======== DATA PROVIDED ========
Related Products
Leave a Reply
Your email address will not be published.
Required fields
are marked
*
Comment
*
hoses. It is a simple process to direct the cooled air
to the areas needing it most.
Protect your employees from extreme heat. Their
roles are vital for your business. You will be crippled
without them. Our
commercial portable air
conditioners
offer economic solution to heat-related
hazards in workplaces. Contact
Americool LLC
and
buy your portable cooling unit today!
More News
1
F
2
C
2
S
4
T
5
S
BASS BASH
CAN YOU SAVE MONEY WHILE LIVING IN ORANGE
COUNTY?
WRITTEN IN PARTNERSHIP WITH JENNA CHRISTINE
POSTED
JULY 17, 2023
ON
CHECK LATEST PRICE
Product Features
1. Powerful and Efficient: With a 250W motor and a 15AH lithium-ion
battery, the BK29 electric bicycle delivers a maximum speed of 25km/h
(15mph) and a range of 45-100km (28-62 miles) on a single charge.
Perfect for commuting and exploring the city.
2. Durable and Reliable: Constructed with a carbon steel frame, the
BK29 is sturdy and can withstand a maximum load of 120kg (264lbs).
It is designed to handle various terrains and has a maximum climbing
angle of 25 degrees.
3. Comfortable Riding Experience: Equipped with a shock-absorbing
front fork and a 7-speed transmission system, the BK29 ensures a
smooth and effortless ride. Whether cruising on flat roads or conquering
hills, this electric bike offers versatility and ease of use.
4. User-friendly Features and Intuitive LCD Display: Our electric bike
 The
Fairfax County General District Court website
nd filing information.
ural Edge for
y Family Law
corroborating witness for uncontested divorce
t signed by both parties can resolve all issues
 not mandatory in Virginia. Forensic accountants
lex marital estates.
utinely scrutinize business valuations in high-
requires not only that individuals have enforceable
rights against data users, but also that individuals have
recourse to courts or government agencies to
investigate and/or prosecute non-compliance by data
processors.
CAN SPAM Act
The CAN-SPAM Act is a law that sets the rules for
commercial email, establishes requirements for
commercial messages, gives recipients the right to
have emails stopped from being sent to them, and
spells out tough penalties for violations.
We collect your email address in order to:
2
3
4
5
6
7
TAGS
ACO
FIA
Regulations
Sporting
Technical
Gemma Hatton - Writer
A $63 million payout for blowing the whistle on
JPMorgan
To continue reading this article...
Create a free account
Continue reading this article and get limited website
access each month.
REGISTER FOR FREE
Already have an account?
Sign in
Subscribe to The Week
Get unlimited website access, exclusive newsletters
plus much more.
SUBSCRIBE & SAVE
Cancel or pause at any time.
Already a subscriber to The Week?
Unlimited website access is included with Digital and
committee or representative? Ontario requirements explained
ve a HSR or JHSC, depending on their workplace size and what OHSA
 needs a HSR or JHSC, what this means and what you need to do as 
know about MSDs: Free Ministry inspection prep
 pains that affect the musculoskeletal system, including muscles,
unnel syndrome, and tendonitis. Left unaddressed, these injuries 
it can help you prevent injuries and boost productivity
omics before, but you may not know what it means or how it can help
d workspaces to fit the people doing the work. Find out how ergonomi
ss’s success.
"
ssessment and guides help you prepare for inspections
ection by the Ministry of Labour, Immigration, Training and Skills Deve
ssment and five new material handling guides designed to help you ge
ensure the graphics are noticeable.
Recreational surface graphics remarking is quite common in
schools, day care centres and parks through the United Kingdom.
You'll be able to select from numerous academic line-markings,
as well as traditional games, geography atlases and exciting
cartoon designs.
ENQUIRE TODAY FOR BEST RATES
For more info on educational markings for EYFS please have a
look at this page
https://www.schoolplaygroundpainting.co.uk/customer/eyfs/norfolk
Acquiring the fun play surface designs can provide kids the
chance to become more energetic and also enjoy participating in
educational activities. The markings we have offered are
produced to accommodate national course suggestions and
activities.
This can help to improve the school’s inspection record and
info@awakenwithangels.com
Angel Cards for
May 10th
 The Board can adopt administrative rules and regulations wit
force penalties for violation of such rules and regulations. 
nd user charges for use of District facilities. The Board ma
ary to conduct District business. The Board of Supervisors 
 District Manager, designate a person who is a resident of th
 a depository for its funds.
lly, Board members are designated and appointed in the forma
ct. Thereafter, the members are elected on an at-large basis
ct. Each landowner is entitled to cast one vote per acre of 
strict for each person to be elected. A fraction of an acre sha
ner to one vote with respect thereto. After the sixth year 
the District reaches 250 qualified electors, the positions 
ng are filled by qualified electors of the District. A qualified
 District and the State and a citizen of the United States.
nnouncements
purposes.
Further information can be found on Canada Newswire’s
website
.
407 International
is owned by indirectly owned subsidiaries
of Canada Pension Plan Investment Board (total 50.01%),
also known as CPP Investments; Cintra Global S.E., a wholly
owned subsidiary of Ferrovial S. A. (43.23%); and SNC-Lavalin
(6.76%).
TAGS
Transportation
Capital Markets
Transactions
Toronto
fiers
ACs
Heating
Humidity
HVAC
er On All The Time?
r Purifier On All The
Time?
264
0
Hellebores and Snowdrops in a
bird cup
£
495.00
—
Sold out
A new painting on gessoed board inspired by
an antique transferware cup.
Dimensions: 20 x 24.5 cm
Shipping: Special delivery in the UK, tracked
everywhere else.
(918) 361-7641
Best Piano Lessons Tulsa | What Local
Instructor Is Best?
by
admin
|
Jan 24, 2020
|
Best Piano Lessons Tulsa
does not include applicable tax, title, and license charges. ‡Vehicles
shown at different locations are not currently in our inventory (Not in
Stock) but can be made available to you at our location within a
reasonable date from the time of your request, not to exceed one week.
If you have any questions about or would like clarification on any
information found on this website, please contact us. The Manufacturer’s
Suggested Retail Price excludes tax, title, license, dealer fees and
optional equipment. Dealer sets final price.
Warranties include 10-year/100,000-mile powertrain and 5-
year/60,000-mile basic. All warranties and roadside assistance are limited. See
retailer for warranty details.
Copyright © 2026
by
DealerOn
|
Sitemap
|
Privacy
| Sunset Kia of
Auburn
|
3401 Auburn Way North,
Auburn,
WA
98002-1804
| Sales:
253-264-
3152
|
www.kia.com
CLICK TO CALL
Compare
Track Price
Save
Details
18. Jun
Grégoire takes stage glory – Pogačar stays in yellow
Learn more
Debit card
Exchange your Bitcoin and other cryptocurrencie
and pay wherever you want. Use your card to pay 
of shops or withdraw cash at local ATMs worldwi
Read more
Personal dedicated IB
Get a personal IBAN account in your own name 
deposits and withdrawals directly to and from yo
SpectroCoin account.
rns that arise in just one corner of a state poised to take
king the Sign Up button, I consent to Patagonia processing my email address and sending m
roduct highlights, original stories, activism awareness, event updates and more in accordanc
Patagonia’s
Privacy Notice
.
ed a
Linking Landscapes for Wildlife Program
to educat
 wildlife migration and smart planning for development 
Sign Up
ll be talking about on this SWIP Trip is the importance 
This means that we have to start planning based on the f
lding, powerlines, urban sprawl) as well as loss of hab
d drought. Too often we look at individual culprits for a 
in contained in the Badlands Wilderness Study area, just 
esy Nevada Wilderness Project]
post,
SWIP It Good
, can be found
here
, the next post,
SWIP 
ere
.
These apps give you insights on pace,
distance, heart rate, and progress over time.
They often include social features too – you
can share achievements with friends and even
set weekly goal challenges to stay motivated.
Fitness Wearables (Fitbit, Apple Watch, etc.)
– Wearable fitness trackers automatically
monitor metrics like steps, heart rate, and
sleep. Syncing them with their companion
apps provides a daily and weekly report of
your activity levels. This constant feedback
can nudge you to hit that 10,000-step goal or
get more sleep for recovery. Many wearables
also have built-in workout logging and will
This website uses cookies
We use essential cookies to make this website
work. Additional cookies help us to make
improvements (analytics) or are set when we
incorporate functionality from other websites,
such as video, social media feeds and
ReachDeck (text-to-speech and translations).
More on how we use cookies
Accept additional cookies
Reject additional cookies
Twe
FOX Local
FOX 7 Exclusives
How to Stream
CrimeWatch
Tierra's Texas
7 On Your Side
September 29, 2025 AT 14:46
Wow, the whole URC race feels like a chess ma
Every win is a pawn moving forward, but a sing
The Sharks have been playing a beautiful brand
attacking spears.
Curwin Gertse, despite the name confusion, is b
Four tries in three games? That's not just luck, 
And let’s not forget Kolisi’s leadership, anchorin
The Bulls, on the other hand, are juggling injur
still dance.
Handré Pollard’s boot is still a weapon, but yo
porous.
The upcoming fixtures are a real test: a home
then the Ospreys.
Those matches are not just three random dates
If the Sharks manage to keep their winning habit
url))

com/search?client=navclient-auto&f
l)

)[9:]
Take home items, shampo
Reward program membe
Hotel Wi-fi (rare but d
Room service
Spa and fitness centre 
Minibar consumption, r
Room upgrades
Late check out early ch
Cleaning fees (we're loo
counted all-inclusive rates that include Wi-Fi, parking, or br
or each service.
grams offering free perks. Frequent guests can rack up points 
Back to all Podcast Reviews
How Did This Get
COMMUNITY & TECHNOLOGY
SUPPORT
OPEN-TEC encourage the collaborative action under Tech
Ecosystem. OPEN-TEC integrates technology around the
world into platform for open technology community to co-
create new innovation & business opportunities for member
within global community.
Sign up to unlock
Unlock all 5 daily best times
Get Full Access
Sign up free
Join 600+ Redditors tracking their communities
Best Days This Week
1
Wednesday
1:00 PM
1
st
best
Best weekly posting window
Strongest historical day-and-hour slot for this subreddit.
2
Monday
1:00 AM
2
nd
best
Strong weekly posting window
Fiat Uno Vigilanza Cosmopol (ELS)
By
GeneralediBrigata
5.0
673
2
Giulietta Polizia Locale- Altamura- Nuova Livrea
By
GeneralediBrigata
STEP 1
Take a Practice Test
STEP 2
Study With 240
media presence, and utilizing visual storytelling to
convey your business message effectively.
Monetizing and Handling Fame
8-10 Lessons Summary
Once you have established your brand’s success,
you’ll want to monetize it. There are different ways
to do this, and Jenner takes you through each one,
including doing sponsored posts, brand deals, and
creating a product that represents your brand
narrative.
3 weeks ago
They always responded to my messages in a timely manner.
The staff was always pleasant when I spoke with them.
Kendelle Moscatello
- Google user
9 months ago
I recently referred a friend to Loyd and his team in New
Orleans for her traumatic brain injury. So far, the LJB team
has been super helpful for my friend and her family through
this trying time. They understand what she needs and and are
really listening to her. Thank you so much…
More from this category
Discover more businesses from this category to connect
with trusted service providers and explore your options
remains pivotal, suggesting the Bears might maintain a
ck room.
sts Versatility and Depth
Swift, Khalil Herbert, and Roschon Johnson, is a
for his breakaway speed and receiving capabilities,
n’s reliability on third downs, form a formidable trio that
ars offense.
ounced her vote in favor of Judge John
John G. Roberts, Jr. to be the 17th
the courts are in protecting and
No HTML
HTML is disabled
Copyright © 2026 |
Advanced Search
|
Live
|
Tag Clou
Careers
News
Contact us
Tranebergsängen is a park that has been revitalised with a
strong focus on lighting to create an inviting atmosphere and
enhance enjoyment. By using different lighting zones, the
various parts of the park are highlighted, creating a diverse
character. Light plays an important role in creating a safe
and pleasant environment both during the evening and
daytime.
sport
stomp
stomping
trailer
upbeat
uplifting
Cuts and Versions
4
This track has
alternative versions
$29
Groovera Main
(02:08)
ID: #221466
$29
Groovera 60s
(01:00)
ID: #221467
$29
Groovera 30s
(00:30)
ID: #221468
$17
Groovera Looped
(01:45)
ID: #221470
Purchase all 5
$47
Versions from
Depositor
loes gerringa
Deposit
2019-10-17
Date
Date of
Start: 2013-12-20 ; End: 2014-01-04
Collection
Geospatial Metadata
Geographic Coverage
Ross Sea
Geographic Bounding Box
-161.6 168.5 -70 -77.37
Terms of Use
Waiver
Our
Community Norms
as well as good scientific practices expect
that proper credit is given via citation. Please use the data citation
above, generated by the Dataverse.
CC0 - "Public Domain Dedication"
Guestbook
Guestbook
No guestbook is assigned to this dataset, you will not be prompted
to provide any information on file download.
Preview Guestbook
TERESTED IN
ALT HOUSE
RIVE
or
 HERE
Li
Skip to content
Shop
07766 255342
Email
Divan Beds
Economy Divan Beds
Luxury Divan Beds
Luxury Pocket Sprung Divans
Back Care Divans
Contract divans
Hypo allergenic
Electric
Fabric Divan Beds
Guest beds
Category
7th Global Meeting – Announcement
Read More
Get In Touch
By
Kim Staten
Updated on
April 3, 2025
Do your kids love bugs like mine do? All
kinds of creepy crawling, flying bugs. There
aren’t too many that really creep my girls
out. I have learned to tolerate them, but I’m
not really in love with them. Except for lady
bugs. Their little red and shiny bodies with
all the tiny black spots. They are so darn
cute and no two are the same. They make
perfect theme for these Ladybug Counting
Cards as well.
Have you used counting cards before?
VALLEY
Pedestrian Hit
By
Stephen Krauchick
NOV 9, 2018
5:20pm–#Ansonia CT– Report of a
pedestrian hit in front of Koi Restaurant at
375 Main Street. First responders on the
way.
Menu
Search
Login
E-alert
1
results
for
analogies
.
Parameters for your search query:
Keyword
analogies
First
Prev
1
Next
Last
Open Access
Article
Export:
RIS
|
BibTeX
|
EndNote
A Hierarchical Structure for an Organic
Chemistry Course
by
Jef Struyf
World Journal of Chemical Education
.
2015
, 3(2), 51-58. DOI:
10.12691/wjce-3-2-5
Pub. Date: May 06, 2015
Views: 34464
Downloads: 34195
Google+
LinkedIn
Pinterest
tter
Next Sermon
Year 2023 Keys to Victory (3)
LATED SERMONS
========
* [TASK INSTRUCTIONS] Write out the lines from the first one through the line containing "without them. Our", including both, with no changes.

* [SOLVED EXERCISE]
Related Products
Leave a Reply
Your email address will not be published.
Required fields
are marked
*
Comment
*
hoses. It is a simple process to direct the cooled air
to the areas needing it most.
Protect your employees from extreme heat. Their
roles are vital for your business. You will be crippled
without them. Our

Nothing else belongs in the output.